-------- DATASET RECORDS --------

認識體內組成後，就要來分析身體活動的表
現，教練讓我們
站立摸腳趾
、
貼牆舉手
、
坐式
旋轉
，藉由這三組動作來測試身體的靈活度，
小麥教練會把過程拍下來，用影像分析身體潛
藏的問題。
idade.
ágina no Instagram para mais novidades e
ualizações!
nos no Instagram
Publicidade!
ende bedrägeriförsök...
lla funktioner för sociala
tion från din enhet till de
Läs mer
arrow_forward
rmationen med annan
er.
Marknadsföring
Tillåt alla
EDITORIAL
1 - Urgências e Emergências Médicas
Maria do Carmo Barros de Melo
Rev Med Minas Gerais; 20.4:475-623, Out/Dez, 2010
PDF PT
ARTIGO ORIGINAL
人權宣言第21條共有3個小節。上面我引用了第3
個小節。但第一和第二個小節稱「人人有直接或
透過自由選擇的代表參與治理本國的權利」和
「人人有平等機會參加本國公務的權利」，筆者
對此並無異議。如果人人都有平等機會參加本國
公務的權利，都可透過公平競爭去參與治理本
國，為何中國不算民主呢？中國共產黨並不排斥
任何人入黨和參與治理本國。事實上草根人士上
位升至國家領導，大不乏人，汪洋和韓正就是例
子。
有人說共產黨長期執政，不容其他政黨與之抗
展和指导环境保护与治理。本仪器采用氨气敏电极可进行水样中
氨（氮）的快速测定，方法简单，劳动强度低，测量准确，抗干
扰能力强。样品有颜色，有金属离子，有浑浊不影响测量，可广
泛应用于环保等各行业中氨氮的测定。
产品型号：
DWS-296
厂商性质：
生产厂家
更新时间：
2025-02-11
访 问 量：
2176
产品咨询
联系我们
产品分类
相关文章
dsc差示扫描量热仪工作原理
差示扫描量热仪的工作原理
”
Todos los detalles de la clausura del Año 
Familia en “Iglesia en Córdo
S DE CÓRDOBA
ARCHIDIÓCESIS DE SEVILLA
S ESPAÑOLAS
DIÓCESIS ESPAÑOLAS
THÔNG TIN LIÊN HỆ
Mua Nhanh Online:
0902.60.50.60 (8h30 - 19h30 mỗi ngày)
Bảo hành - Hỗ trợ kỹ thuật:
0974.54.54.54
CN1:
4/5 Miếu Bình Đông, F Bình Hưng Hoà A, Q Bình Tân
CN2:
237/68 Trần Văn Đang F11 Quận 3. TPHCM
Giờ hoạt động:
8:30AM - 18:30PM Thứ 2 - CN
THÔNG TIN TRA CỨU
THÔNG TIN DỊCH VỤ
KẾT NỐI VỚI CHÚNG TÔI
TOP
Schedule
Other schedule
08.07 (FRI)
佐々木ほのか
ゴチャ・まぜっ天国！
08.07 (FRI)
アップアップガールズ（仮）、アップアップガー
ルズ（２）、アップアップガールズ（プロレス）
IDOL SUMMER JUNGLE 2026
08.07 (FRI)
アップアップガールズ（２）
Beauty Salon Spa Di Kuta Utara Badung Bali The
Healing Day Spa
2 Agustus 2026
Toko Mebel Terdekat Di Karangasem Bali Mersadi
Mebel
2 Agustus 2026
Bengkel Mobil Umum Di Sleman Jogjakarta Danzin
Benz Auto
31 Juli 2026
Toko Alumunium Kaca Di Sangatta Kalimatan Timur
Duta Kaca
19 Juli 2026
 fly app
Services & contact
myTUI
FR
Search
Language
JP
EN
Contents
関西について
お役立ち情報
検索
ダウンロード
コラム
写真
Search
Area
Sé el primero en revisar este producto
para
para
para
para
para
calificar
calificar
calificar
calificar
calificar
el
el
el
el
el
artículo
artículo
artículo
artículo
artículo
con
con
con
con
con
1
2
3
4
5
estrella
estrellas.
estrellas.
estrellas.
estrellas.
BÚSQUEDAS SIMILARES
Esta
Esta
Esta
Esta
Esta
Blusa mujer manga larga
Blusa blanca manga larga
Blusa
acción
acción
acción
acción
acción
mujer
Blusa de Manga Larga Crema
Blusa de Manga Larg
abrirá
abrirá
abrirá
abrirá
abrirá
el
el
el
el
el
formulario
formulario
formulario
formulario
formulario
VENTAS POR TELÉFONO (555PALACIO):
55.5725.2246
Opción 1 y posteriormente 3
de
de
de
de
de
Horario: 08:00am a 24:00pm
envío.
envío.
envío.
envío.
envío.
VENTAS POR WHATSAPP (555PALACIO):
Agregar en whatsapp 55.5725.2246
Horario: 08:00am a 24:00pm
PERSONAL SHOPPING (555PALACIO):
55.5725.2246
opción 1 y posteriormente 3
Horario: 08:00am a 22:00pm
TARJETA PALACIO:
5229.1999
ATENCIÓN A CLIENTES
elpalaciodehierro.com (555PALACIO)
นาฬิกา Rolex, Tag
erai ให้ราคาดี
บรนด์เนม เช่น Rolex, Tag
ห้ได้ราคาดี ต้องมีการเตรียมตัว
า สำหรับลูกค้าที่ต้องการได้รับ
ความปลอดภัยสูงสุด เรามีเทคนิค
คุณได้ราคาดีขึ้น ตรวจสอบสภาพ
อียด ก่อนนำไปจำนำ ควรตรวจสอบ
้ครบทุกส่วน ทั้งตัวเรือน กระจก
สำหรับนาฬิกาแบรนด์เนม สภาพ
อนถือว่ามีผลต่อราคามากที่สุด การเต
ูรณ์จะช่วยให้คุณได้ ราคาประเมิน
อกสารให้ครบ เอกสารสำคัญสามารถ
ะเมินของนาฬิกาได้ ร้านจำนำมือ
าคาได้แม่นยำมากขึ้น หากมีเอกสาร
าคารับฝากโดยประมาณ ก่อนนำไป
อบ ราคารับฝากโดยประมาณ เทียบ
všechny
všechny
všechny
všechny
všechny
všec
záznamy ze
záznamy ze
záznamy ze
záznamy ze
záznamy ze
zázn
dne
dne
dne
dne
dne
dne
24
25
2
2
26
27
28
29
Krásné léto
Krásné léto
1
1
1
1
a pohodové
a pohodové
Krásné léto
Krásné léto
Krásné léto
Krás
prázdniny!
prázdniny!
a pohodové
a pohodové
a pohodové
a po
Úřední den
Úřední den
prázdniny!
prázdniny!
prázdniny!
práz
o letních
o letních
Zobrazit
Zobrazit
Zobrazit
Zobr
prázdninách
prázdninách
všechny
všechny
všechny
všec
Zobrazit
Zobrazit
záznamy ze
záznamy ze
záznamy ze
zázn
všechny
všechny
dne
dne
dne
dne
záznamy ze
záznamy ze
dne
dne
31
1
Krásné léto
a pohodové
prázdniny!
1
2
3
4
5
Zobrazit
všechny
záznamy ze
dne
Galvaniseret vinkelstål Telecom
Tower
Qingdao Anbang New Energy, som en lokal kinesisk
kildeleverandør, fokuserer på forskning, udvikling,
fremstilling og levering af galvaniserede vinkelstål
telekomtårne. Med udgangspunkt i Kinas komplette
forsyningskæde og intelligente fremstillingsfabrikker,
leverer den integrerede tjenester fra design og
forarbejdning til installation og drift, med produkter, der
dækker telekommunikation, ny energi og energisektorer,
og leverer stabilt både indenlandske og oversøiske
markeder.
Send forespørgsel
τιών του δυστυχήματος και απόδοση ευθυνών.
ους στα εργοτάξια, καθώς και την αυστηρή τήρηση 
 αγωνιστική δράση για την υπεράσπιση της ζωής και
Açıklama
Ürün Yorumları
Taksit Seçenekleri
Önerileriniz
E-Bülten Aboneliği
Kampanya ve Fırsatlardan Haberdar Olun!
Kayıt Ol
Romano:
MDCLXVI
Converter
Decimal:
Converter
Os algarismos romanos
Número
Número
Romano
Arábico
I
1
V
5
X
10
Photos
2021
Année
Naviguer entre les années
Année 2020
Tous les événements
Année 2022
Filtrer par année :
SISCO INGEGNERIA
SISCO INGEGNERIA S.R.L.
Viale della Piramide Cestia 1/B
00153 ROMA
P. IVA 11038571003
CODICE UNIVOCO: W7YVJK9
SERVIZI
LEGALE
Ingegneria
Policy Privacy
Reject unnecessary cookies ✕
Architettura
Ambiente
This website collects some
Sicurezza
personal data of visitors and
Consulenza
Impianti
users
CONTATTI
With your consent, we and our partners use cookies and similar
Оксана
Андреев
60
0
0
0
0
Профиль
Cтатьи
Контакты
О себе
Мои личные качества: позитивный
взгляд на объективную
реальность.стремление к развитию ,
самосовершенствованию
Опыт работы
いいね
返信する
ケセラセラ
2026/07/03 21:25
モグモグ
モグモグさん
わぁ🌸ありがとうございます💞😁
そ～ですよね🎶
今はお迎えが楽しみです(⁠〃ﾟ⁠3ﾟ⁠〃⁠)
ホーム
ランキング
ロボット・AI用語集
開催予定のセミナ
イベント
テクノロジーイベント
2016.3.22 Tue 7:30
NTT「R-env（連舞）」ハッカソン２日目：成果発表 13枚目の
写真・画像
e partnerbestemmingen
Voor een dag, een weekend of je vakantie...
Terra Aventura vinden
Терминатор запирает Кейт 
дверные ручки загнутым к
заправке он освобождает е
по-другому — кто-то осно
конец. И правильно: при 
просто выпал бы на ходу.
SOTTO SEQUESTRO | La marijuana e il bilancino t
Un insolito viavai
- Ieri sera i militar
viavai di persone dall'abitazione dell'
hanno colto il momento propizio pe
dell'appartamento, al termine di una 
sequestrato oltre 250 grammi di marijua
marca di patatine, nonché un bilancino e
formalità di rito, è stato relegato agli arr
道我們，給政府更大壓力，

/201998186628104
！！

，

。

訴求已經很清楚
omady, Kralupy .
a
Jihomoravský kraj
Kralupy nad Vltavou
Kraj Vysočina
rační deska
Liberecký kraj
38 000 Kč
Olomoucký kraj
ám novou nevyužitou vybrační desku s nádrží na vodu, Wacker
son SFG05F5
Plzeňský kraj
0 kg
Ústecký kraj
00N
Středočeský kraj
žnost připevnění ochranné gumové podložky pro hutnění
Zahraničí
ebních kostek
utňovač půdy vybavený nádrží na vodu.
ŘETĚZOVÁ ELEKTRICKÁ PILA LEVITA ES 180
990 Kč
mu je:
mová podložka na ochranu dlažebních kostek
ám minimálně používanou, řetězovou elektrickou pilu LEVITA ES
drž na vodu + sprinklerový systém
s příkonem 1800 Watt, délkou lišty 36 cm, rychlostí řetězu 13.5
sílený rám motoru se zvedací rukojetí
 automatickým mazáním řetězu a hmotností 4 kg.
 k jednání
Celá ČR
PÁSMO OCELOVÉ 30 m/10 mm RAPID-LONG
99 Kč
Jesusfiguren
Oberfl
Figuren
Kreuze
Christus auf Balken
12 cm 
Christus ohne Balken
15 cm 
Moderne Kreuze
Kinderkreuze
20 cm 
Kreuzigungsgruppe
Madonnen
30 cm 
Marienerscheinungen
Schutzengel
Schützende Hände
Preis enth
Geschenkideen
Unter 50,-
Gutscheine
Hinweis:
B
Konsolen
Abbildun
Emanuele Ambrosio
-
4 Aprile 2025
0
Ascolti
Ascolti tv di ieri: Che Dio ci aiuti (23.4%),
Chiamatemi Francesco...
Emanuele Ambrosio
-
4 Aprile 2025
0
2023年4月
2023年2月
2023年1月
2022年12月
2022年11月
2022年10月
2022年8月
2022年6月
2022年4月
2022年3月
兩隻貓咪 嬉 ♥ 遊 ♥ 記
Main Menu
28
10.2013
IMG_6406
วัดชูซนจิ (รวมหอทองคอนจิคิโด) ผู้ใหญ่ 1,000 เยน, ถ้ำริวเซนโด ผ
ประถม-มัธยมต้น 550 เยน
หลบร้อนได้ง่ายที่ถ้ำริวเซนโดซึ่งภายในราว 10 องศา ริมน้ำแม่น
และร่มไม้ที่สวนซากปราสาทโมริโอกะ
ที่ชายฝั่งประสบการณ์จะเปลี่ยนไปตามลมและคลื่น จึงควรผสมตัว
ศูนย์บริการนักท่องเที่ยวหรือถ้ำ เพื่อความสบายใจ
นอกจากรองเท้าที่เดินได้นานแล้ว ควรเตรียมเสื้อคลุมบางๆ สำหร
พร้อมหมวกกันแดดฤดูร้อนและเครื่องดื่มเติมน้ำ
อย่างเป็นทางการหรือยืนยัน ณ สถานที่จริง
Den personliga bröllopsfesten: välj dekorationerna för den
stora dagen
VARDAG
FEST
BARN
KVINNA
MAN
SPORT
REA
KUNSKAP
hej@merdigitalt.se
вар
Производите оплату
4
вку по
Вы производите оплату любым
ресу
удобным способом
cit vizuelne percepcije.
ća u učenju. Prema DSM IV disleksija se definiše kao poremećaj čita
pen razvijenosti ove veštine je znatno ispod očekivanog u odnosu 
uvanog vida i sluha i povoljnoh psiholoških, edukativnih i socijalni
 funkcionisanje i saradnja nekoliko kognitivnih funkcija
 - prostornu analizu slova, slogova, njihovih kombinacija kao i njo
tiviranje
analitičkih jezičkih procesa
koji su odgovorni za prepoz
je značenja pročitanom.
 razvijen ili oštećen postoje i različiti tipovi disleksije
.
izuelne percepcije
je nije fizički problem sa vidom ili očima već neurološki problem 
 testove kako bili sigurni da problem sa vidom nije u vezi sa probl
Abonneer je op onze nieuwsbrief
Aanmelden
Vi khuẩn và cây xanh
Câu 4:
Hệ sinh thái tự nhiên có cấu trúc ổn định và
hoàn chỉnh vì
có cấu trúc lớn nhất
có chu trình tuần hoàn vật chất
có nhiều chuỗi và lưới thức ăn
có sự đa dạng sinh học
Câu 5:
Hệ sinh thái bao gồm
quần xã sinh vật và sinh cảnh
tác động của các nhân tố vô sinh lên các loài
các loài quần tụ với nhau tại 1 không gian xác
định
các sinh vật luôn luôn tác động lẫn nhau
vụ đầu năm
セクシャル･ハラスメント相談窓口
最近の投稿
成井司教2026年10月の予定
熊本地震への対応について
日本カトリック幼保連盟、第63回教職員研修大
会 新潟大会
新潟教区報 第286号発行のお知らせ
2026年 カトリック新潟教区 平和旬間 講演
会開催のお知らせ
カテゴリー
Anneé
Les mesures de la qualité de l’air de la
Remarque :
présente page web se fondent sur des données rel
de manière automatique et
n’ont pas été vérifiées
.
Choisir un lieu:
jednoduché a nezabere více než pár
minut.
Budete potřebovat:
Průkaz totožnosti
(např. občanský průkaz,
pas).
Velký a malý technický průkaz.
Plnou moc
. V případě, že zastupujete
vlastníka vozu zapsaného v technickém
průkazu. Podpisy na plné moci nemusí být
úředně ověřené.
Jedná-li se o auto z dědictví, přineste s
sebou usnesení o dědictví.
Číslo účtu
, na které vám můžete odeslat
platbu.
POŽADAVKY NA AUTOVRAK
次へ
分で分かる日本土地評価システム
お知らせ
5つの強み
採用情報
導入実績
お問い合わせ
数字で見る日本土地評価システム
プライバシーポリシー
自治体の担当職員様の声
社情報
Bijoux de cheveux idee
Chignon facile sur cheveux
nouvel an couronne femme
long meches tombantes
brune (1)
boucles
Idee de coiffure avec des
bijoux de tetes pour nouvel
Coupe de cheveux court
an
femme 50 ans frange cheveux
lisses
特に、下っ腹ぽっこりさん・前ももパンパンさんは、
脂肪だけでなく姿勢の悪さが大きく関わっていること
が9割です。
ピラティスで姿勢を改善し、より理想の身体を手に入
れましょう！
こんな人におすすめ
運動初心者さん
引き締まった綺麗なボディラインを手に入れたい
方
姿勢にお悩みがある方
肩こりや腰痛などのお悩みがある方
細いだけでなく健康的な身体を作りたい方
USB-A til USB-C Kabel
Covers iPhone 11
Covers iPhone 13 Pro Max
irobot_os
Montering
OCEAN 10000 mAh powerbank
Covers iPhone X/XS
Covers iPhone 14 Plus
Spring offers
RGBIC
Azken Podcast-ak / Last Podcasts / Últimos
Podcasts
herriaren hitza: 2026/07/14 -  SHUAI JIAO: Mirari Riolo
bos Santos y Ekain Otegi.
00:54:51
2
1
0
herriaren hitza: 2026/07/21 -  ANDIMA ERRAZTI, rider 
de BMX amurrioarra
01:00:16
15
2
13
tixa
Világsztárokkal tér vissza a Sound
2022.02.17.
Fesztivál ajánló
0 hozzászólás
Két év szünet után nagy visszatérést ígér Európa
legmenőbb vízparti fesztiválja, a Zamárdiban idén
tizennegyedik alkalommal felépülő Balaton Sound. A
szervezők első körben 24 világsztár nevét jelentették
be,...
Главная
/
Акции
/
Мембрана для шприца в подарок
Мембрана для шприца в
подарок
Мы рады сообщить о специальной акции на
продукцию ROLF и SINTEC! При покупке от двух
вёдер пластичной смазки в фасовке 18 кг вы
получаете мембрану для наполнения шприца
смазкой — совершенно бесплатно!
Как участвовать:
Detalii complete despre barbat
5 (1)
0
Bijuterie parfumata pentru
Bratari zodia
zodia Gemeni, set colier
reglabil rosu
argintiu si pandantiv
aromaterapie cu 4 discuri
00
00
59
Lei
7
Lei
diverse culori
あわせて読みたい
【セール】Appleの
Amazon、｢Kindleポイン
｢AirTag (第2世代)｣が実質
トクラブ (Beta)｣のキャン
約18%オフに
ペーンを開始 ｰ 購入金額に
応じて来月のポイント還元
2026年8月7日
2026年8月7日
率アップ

--------

» **ASSIGNMENT**:
How many of the lines above contain the string "SISCO", with case counting? Reply with the number only.

» **YOUR SOLUTION**:
2